I was not into Piaf repertoire until I got rid of the cliché I had in mind about her. If I was only [basing my opinion on] the original arrangements of her “Hit,” I thought she must have been a dramatic, difficult, diva type of person. Through my deep research in order to make the sets, I discovered Piaf was the opposite: a caring, bubbling, energetic, resilient personality. It seems to me Edith Piaf [fits in] tremendously well with jazz, not only because she was [collaborating with] the great jazz French composers like Trenet and Aznavour, but also because she was improvising in her own life, and was the voice for telling the story of the people, the invisible.

It seems to me she was portraying the extraordinary in people’s lives, people who were considered by society as “ordinary.” From what I have experienced so far, I found the songs that go the deepest to the soul are jazz songs. And therefore, I found a complete match with Piaf repertoire.

Could you share what you see as the essence of Edith Piaf’s musical style?

It’s a storytelling, supported by music, to get deeper to the core of the story.

[Once a journalist asked her], “When you sing, do you sing better when you’re in love?” She answered, in a laugh: “I’m always in love, you know? I don’t recall ever not having been in love. A song must exalt love; yes, I think that when you don’t take love seriously, you’re not much in life.”

The essence of Piaf’s musical style is the perfect balance between the melodic lines and groove; a collection of the deepest expressions of love, from friendship, the most joyful romantic love, to the most dramatic loss of the other half. She painted the complexity of humanity with empathy and elegance, through words, melodies, and chord progressions.
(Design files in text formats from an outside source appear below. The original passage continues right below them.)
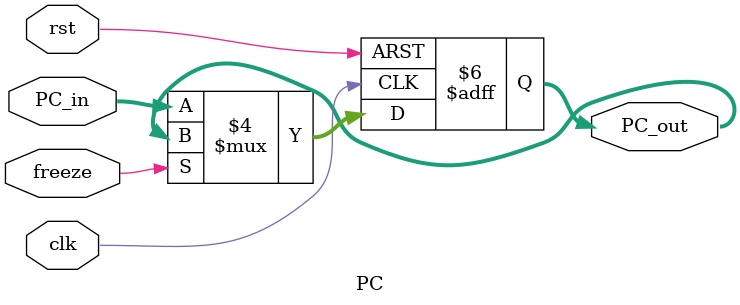
<source format=sv>
module PC(
	input clk, rst, freeze,
	input [31:0] PC_in, 
	output reg [31:0] PC_out);

	always@(posedge clk, posedge rst)begin
		if(rst == 1'b1)
			PC_out <= 0;
		else
			if(freeze == 1'b0)
				PC_out <= PC_in;
	end
 endmodule


</source>
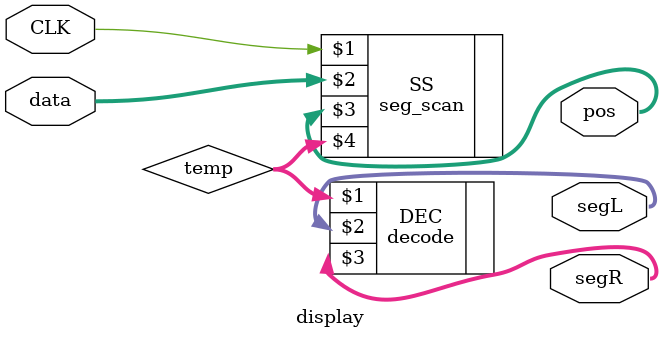
<source format=v>
`timescale 1ns / 1ps


module display(
    input CLK,
    input [23:0] data, // number to be displayed
    output [5:0] pos, // position to display
    output [7:0] segL, segR // digit to display
    );
    
    wire [3:0] temp;
    
    seg_scan SS(CLK, data, pos, temp);
    decode DEC(temp, segL, segR);
endmodule

</source>
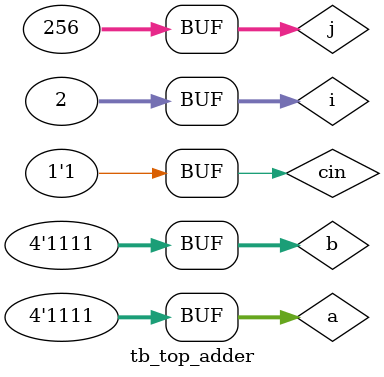
<source format=v>
`timescale 1ns / 1ps

module tb_top_adder();
reg [3:0] a;
reg [3:0] b;
reg cin;
wire [3:0] sum;
wire cout;
top_adder uut(
    .a      (a),
    .b      (b),
    .cin    (cin),
    .sum    (sum),
    .cout   (cout)
);
integer i;
integer j;
initial begin
  for (i = 0; i < 2; i = i + 1) begin
        cin=i;
       for (j = 0; j < 256; j = j + 1) begin
           #10 {a, b} = j[7:0];
           #10;
       end
   end
end
endmodule

</source>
How did you decide to meld trad jazz with Piaf’s music? What elements of trad jazz do you incorporate in your shows?

There is a contagious joie de vivre in swing; I wanted to share the bubbling and uplifting Piaf energy through swing arrangements for the up tempo [songs]. I bring more nuanced colors in the ballads, through soulful jazz harmony, and voicings that enhance the poetry of the lyrics.

Piaf had the best years of her life in New York. I wanted to think of this show as a tribute to the bliss she experienced there, and keep telling the human stories she decided to support.